Based on the current forex rates of 101 units of the Kenya shilling to the greenback, the investors would have converted the same dollars to Sh71 million.

The bondholders further acquired 1.1 million shares of TransCentury at a price of Sh49.6, representing an 882.1 per cent premium on the firm’s current market price of Sh5.05 per share.

This values their residual investment at Sh5.7 million, representing a 95 per cent haircut on the original principal.

The same Sh56.6 million would have fetched them 11.2 million shares worth Sh56.6 million based on the current market prices. An upturn in the investment company’s share price could however benefit the shareholders in the long run.

The bondholders effectively stuck to the original terms of the five-year bond and even reduced their claim despite the deterioration of the company’s share price and its inability to pay interest and principal in cash.

TransCentury entered the NSE at an offer price of Sh50 but the stock traded at Sh5.05 Monday, representing an 89.9 per cent decline.

The price collapse is part of the reasons the bondholders could not convert their units into shares.

The conversion terms were fixed at an exchange rate of 80.4 units of the shilling to the dollar while the share price was on a glide path that terminated at a high of Sh49.6 in the fifth and final year.
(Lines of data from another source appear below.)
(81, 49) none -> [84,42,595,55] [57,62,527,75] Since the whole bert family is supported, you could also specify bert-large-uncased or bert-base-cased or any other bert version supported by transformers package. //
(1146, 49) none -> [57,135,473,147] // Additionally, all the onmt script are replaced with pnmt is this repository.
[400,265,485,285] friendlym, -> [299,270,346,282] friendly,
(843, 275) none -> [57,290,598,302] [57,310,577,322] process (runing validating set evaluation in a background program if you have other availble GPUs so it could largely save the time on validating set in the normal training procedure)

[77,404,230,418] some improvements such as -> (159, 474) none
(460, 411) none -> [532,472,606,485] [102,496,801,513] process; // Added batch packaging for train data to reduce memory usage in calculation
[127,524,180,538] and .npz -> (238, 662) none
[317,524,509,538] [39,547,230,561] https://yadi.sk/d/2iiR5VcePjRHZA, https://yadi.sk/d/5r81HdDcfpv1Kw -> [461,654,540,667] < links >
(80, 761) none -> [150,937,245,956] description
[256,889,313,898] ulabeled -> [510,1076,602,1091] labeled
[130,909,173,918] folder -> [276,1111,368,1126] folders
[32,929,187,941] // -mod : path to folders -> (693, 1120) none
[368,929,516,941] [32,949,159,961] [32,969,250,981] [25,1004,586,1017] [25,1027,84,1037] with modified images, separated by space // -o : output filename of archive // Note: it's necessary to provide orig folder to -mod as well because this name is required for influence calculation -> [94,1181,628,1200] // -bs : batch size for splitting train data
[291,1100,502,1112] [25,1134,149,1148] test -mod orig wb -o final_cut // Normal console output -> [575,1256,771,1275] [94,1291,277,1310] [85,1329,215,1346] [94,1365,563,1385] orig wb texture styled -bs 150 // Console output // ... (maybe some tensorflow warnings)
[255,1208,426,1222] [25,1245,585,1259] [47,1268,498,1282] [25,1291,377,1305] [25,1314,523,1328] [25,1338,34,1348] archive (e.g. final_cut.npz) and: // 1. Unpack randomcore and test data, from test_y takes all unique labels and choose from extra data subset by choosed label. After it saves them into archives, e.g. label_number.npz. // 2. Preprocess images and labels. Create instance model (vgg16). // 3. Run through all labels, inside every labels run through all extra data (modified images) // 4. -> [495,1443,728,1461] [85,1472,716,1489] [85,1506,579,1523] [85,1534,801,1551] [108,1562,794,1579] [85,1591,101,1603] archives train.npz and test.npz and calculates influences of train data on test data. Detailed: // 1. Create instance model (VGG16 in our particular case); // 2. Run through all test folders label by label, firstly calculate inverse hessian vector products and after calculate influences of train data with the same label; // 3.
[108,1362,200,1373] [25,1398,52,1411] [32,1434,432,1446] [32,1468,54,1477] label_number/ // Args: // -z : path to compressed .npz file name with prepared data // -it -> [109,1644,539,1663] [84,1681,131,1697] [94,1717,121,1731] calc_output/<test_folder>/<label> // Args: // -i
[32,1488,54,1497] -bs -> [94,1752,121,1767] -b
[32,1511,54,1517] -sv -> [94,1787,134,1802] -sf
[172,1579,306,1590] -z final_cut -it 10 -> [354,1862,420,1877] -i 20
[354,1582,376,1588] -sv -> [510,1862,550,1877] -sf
The weakening of the shilling and TransCentury’s share price erosion scuttled the conversion window that closed in December last year, having been set at up to 90 days before the March 25, 2016 maturity date.

The bond, which TransCentury issued in June 2011 in Mauritius, accrued an annual interest of six per cent and a further six per cent premium was to be paid on the units held to maturity.

This means that the typical bondholder was to get a minimum payout representing 142 per cent of original investment, a level that would have seen the minority creditors get a total of Sh143.2 million if things had gone according to the original plan.

The deal with the minority bondholders is part of TransCentury’s move to resolve the Sh6 billion debt excluding interest and forex losses. The company is issuing new shares to some of the creditors and raising new funds to pay off others in cash.

The firm is expecting a Sh2 billion cash injection in September from asset manager Kuramo Capital that will be given an undisclosed number of shares in the company.

“TransCentury shareholders will be diluted by at least 65 per cent (by our estimates), following the entry of Kuramo into the business,” Standard Investment Bank (SIB) said in a statement.